Pectinases are enzymes able to degrade pectins, i.e., the main components of the middle lamellae of plant cells, to calcium and magnesium pectates [43], which allow microorganisms to extract nutrients from plant tissues. The pectinase activity was significantly higher in the first two cycles and, especially, in the first two steps of the latter (Figure 4c). Therefore, the activity of this enzyme would depend on the quality, i.e., age of the straw, which implies its greater activity in fresher straws that are richer in pectins that are, unlike cellulose, easily degradable polymers.

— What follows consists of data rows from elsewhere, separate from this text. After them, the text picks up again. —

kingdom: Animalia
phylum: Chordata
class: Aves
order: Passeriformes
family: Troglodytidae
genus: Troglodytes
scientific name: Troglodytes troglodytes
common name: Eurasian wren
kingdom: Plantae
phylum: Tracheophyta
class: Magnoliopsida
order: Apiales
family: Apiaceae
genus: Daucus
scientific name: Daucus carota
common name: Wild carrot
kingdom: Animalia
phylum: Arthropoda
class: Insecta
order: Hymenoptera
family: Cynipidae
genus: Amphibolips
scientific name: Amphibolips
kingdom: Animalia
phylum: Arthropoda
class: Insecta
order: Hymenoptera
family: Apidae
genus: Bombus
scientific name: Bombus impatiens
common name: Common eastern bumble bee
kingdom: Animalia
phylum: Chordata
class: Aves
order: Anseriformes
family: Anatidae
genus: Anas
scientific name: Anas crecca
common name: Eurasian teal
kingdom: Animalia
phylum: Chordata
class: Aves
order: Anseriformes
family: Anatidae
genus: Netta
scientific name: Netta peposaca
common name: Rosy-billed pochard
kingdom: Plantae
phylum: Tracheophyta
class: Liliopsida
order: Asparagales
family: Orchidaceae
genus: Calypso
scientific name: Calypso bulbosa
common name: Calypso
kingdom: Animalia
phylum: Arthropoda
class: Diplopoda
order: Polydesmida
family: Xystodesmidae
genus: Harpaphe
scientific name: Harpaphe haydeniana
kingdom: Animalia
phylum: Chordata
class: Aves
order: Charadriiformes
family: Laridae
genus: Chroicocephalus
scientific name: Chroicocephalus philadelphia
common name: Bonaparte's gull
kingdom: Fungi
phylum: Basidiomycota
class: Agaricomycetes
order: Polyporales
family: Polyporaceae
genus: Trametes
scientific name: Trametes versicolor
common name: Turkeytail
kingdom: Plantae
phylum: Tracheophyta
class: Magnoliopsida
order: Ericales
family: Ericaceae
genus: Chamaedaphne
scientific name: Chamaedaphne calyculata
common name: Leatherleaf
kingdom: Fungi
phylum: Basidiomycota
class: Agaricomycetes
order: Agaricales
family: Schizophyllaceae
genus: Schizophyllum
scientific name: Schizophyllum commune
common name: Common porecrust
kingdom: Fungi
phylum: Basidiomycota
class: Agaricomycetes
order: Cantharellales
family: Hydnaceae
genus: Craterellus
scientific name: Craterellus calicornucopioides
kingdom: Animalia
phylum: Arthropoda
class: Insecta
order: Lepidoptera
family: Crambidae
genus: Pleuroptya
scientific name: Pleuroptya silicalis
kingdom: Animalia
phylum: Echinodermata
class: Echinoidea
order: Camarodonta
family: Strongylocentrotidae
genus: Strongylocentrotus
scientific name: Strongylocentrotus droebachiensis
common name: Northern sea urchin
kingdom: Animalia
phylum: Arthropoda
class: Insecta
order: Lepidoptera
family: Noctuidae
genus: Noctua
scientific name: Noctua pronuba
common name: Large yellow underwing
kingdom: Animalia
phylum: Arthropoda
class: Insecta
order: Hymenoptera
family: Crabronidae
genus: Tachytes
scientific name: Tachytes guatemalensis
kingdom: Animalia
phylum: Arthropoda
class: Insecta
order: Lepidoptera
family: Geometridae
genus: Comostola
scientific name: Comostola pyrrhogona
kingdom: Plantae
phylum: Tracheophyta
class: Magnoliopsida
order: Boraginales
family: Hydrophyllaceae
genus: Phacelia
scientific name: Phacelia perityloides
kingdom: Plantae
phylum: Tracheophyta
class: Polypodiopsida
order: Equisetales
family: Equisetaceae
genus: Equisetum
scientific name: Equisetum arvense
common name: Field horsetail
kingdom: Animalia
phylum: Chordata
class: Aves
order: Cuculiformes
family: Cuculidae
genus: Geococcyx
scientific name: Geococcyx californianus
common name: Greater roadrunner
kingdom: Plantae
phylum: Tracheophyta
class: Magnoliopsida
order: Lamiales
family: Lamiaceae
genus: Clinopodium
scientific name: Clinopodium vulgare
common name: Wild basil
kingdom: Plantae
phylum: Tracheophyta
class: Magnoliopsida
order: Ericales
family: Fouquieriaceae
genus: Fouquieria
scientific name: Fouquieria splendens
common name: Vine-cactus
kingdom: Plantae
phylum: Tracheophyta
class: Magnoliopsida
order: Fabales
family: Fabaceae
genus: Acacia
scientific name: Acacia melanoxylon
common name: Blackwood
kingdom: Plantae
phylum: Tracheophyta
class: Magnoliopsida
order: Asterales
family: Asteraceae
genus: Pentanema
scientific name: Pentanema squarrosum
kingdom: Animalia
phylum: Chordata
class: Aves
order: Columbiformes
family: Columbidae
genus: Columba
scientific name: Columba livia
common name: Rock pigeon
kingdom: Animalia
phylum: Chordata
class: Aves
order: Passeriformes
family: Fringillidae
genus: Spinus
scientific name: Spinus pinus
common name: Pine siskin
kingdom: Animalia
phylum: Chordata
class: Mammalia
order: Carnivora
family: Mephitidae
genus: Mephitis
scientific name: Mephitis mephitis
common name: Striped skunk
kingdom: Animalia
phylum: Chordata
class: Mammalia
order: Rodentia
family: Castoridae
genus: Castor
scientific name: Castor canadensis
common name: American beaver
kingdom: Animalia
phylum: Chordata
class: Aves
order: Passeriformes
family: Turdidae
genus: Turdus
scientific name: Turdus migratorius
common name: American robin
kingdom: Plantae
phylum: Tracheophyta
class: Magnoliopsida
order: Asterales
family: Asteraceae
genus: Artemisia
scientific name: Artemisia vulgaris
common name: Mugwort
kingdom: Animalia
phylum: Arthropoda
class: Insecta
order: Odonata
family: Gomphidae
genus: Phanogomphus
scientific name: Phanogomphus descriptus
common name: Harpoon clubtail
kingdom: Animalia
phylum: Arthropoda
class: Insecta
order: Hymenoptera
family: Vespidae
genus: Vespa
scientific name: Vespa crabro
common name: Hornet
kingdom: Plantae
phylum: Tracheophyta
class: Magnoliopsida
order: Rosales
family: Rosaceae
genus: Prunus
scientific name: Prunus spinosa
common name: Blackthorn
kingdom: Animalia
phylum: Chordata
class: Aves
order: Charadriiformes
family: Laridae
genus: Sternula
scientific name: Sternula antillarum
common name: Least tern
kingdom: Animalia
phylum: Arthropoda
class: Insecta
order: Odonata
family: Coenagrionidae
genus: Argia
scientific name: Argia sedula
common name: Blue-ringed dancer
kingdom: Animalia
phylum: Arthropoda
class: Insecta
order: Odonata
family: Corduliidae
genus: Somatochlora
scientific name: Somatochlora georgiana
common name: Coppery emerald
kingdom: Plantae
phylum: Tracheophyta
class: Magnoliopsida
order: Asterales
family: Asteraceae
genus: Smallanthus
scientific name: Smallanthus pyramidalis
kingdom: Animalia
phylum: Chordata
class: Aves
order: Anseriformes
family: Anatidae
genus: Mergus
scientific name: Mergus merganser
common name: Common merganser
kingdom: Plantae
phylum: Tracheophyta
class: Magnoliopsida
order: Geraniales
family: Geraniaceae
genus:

A positive correlation (r = 0.95; p = 0.045) was found between pectinase activity recorded in step D of substrate preparation and BE, which might be ascribed to the colonization phase associated with cell wall opening [44]. Apparently, this enzymatic phase anticipated the consequent decomposition of cellulose in cellobiose. On the other hand, no significant correlation was found between cellulase activity and BE, whereas a negative correlation occurred between β-glucosidase activity and BE (r = −0.97; p = 0.024) as both enzymes depend, in turn, on pectinase activity.

4. Conclusions

The results of this study suggest that the age of the straw and the process adopted to obtain the growing substrate for Pleurotus ostreatus affect the production of the mushroom. In particular, a reduction of sugars, especially the soluble ones, has been measured during the four substrate preparation cycles examined along the steps of each substrate preparation. However, the use of fresh straw (Cycle 1) resulted in the highest content of sugars. Furthermore, the two phases preceding the Pleurotus ostreatus inoculation drastically reduced the soluble sugar content, as these sugars were consumed by the microbial community and, possibly, also leached due to overwatering of the substrates during the brief initial composting process. Therefore, care should be taken in the storage of the fresh raw straw to reduce its degradation due to aging as much as possible or supplement the growth substrate with other sources of sugars as the straw ages. At the same time, particular attention should be devoted to controlling the C/N ratio and moisture content of the substrate, so that fungi can grow in the best possible conditions to enhance the biological efficiency and, in turn, the final yield of mushroom. In the present study, N deficiency was recorded in all growing media, as the addition of the N source did not reduce the C/N ratio to the values required by fungus. Therefore, the N deficiency should be balanced with organic N compounds such as urea, hydrolyzed proteins, amino acids, yeast extract, or ammonium or nitrate-based fertilizers.